Since we're given work, it can be assumed that we need to find a final velocity for the eagle which is picking up speed in its dive, not remaining a constant 30 m/s. Since work = force * distance, we have (and discounting that the bird will probably be diving at an angle, not a perfect 100 m... don't remind anyone, it'll get harder...)

1,400 J = F * (100 m)

We solve for force through simple division, giving

F = 14 N

Now we need to get the acceleration.
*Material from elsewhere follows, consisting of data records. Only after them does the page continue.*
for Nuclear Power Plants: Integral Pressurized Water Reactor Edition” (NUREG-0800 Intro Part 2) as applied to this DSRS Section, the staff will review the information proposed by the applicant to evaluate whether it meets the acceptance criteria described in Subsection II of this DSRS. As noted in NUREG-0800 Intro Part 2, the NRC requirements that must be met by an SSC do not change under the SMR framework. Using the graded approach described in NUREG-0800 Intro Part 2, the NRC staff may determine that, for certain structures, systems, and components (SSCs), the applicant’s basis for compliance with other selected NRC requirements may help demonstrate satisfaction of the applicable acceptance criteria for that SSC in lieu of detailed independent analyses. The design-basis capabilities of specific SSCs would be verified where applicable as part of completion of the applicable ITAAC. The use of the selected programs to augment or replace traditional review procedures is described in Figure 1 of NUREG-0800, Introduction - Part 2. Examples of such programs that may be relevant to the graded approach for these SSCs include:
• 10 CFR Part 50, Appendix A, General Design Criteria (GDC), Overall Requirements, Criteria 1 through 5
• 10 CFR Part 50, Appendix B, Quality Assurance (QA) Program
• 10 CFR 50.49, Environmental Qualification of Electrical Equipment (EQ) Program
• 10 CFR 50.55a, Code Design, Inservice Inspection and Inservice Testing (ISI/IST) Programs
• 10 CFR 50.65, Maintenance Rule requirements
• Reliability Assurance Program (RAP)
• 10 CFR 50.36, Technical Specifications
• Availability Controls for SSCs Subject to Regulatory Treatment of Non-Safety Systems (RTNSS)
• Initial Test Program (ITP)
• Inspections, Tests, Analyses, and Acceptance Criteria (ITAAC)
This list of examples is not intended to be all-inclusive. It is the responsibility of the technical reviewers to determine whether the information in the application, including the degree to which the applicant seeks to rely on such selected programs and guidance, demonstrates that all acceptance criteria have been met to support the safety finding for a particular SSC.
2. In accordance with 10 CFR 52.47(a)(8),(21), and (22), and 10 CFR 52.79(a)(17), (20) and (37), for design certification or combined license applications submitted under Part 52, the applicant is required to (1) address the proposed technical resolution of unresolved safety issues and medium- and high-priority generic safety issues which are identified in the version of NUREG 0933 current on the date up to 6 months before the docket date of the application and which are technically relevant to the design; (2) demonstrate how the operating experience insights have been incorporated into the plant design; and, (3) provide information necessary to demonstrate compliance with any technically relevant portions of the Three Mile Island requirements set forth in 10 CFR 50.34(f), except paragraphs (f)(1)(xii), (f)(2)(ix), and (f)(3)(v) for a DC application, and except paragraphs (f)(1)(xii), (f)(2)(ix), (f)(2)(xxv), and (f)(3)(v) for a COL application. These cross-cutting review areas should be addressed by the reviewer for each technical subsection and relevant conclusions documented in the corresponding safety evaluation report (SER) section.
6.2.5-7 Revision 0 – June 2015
Force = mass * acceleration, and we have a known mass:

14 N = (4.0 kg) * a

We can solve for acceleration through simple division again, getting

a = 3.5 m/s^2

Now we can solve for the final velocity, given initial velocity, distance, and acceleration:

Vf^2 = Vi^2 + 2ad

Vf = SQRT { (30 m/s)^2 + [2 * (3.5 m/s^2) * (100 m) ] }

Vf = SQRT { (900 m^2/s^2) + [ 700 m^2/s^2 ] }

Vf = SQRT { 1,600 m^2/s^2 }

Vf = 40 m/s

Finally, we can plug in our velocity and our known mass into Kinetic energy = one-half * mass * velocity-squared

KE = (0.5) * (4.0 kg) * (40 m/s)^2

KE = (2.0 kg) * (1,600 m^2/s^2)

KE = 3,200 J

Awesome.

(B) Eagle's centripetal acceleration

v = 40 m/s

r = 200 m

a = v^2 / r

a = (40 m/s)^2 / (200 m)

a = (1,600 m^2/s^2) / (200 m)

a = 8 m/s^2

Cool.

(C) Eagle's lift at catch

Are you just asking for force as lift? Using Newton's 2nd, known mass and acceleration we just calculated

F = (4.0 kg) * (8 m/s^2)

F = 32 N

But that's not actually how you solve for lift. Lift is found given the surface area of a wing, air density, and speed of air over the top and bottom surfaces of the wing, respectively -- Bernoulli's equation. This isn't lift, it's just a force number. But as the necessary information isn't given, I imagine that this is what you want.